Fenway Partners Inc., a New York-based private equity firm, has launched its first private equity fund with commitments from eight investors, including the pensions funds of AT&T Corp., NYNEX Corp. and Amoco Corp.
Fenway Partners Capital Fund L.P. recently held its first closing on $190 million and is targeting a second closing in the second half of 1995, with commitments totaling $300 million to $450 million, said Peter Lamm, a principal.
The fund will buy controlling stakes in middle-market companies with revenues between $75 million and $500 million in transactions ranging in value from $75 million to $300 million.
The 2-year-old firm was founded by Richard Dresdale, a former principal at Clayton, Dubilier & Rice Inc., New York, and Mr. Lamm and Andrea Geisser, former partners of Butler Capital, New York. Their investment approach is similar to Clayton Dubilier's investment in "corporate orphans," seeking underperforming divisions of large companies and other corporate divestitures, as well as family-owned firms, said Mr. Lamm.

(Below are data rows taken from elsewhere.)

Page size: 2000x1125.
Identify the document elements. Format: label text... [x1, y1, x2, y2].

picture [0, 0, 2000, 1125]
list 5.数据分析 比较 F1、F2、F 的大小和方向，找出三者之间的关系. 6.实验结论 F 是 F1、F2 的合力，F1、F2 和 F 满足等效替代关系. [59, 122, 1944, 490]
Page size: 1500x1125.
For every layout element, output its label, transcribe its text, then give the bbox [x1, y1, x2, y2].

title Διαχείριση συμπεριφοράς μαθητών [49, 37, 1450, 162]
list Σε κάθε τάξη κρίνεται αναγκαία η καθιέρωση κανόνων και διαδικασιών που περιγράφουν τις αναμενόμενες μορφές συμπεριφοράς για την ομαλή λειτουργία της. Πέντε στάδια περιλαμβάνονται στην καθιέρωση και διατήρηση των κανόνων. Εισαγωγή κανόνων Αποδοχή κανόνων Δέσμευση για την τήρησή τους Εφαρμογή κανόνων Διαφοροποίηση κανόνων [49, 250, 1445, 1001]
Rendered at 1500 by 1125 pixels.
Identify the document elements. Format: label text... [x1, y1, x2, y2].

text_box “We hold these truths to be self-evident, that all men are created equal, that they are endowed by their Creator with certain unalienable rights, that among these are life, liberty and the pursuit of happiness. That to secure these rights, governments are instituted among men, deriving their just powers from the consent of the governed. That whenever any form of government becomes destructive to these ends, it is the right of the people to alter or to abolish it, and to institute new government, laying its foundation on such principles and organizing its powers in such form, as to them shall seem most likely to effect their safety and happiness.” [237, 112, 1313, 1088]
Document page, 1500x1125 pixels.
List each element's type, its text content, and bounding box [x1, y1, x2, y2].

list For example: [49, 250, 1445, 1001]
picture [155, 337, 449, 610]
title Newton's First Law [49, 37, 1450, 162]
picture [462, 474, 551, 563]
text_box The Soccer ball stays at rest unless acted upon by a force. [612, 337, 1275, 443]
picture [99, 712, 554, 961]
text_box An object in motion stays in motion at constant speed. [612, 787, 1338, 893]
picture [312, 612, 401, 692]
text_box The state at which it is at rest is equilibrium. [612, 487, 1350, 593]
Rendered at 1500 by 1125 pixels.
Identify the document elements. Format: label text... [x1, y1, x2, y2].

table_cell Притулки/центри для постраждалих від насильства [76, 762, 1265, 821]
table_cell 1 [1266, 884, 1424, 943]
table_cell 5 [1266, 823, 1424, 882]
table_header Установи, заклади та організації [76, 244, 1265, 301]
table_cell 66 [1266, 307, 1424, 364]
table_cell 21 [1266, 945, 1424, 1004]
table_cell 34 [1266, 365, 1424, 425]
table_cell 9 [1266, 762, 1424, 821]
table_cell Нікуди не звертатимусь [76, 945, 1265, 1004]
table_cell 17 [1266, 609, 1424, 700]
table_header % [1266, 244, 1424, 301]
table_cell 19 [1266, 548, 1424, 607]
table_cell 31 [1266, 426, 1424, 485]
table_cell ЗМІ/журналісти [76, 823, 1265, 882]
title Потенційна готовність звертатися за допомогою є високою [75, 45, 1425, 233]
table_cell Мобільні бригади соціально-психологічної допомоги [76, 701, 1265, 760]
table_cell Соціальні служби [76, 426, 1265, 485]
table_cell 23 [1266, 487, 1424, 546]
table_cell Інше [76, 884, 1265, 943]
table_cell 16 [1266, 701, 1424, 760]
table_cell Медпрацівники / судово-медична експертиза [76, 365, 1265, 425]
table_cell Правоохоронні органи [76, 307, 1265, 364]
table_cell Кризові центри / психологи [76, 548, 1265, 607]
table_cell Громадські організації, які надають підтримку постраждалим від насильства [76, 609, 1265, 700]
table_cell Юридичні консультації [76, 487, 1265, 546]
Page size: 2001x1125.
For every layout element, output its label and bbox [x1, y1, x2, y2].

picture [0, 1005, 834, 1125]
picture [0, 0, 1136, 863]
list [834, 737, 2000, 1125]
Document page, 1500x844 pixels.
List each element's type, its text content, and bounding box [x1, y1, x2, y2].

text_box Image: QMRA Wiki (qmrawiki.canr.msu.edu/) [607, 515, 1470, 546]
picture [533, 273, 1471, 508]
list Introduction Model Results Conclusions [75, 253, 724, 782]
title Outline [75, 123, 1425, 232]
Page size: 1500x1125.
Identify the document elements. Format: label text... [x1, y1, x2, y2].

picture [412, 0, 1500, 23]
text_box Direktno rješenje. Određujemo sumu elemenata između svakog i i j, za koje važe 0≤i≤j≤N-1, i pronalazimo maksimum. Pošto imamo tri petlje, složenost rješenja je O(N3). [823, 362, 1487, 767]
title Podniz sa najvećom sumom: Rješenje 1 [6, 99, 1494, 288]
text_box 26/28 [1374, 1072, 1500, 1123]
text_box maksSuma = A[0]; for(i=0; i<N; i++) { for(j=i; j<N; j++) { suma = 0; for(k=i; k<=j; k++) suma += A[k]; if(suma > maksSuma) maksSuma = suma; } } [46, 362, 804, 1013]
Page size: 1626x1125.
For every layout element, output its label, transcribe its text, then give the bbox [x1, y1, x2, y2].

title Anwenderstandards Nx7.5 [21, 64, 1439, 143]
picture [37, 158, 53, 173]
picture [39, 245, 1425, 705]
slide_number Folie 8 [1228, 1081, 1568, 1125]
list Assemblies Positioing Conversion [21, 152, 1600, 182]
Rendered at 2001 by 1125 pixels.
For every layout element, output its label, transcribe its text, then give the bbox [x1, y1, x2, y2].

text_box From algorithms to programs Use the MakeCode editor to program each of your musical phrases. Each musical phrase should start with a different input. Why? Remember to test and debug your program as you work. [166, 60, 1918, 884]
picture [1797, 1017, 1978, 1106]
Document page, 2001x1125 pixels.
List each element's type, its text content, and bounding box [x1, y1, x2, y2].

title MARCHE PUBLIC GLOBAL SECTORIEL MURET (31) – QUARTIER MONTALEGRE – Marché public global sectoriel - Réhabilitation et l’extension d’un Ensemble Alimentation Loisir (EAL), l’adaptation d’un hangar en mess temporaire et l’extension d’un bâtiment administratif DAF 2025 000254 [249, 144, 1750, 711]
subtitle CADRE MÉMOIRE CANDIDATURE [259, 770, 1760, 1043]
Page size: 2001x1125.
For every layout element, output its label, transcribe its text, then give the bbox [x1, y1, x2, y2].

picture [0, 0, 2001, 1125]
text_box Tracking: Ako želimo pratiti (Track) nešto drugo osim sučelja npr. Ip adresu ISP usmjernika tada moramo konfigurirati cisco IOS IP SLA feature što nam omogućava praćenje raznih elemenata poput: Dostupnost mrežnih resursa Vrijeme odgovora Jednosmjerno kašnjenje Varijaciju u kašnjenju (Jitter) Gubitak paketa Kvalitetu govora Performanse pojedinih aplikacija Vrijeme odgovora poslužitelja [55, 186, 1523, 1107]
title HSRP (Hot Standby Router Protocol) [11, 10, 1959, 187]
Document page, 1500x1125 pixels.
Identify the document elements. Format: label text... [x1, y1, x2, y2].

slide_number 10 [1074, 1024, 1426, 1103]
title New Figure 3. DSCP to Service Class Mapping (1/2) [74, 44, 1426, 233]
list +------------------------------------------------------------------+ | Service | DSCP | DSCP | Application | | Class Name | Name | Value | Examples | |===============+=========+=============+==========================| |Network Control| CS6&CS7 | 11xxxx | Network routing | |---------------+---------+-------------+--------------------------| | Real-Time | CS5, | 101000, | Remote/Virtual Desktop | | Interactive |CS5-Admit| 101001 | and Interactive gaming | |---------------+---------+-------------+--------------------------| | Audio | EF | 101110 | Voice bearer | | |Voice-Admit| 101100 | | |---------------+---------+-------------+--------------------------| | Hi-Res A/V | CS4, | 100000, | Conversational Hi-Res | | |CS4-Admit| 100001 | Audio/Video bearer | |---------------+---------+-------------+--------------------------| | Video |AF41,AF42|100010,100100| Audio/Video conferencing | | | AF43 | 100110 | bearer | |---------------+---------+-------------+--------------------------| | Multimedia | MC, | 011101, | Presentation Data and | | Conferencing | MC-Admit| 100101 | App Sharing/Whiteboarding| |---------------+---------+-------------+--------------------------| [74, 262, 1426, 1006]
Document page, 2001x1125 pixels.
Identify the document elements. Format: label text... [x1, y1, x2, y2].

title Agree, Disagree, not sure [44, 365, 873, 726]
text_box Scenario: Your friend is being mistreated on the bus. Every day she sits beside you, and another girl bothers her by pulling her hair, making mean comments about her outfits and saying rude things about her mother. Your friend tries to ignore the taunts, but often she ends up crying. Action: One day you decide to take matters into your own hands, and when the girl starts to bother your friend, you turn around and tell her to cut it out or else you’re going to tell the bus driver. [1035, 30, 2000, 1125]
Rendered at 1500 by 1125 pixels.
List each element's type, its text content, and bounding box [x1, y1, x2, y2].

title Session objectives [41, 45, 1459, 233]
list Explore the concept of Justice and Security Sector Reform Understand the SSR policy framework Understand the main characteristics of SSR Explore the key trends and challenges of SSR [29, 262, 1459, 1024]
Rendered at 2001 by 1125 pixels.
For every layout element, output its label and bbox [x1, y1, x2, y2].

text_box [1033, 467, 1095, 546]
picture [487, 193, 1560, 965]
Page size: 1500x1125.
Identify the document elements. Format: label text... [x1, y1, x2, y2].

The investments likely will revolve around industries where the firm's principals have experience, such as basic apparel and food processing and distribution, said Mr. Dresdale. Health care companies also are a possibility, but the fund probably will avoid finance and banking companies, he said.
The fund already has targeted one potential first acquisition, a family owned, private-label food company, said Mr. Lamm.